A hardy thank you to Robert J. Ambrogi over at Robert Ambrogi’s LawSites for posting the following article on Facebook titled “Judge Shuts Down NewWest.Net Twitter Feed from Yellowstone Club Trial” by Courtney Lowery.  Federal Bankruptcy Judge Ralph B. Kircher shut down the use of Twitter in his courtroom.

About an hour after proceedings began, the Judge requested a side conversation with lawyers about the “communication of proceedings outside courtroom.

Jonathan wrote on Twitter: “Issue: later witnesses are not allowed to hear earlier witnesses. Judge calls recess to allow lawyers to tell witnesses: stay off Twitter!”

A short while later, Jonathan wrote: “The last #YCtrial tweet: Judge has ruled no Twittering of the trial. I am disappointed but that is the ruling.”

========================================================================

Exercise tasks
**a)** Do these statements agree with the passage on the Yellowstone Club trial? For each, answer yes or no and quote the deciding words. (i) The judge who stopped the use of Twitter was a federal bankruptcy judge. (ii) The judge asked for a side conversation with the lawyers before proceedings began. (iii) Jonathan wrote that he agreed with the ruling.
**b)** What comes next in the passage on the Yellowstone Club trial? Write the continuation, beginning after its last sentence.

========================================================================

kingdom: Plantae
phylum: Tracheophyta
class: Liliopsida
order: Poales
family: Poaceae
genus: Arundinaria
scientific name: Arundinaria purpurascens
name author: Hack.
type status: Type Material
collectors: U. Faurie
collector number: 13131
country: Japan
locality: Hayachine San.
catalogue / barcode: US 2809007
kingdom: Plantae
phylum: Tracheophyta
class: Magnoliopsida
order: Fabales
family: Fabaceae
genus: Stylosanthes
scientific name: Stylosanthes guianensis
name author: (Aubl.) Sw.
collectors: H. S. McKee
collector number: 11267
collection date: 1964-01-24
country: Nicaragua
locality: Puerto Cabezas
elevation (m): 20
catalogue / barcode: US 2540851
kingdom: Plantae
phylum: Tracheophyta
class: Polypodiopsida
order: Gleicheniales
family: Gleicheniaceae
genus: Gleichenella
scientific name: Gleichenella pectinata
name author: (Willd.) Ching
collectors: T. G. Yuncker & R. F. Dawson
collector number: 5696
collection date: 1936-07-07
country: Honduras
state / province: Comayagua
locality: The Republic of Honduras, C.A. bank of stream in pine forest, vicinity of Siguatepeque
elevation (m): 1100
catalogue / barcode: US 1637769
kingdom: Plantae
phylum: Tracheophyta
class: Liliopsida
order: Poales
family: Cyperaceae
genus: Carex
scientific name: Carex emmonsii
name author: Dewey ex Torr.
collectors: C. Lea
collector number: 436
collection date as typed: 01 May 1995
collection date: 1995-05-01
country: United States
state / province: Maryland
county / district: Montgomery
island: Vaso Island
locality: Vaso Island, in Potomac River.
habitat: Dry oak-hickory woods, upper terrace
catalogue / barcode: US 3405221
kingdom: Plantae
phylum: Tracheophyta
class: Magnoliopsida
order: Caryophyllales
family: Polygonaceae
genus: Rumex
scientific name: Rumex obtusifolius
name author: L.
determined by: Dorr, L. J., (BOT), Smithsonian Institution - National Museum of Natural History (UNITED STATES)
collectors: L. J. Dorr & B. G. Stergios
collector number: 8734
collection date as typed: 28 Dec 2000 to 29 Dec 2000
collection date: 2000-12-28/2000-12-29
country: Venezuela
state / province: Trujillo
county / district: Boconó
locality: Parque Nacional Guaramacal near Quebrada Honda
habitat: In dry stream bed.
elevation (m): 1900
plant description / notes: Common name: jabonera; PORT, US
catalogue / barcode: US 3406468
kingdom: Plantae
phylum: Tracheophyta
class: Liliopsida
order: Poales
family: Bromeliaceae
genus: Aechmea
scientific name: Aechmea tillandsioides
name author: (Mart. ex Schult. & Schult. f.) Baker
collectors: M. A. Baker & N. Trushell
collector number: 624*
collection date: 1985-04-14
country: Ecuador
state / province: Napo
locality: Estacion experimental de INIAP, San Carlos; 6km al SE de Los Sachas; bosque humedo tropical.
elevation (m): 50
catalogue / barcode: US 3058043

========================================================================

Answers in order
**a)**
(i) Yes: "Federal Bankruptcy Judge Ralph B. Kircher shut down the use of Twitter in his courtroom."
(ii) No: "About an hour after proceedings began, the Judge requested a side conversation with lawyers"
(iii) No: "I am disappointed but that is the ruling."

**b)**
Here are some of the latest feeds below:

  • NewWest.Net/Boise and editor Jill Kuraitis @Kuraitis win big time at Idaho press awards. Nice work Jill! -court about 19 hours ago
  • I can at least update at breaks etc. The Judge also agrees this all needs further thought and is open to discussion. #YCtrial 1 day ago
  • Re Tweeting the trial: I had another conversation with Judge Kirscher. No live Tweeting when court is in session but... #YCtrial 1 day ago
  • My latest story on the Yellowstone Club trial is up: #YCtrial 1 day ago
  • In other NW/Twitter news :) Sharon Fisher writes about Idaho Governor's fight for the Real @ButchOtter: 2 days ago
  • Can I post to NewWest.Net (but not Twitter) from the courtroom? Judge is busy, don't want to split hairs but not sure the rules #YCtrial 2 days ago
  • Honestly not 100% sure what this mean - can I Twitter testimony end of day? How is that different from a story on New West? #YCtrial 2 days ago

There is little doubt that technology continues to press the edges of the first amendment right to free speech and access to the courts.  Many judges will seek to shut down these technologies, including Twitter, in order to reduce the chance of juror bias (jurors aren’t supposed to receive any information concerning trials on which they sit except through the evidence that comes in through the judge).  It seems to me like shutting down live Twitter feeds is like putting your finger on a leak at the Hoover Dam.  Our time would better be served trying to figure out new ways of enforcing the jury instructions which tell jurors they are not to do any Google or other research concerning a case during trial, rather than precluding the rest of the world from knowing what’s going on.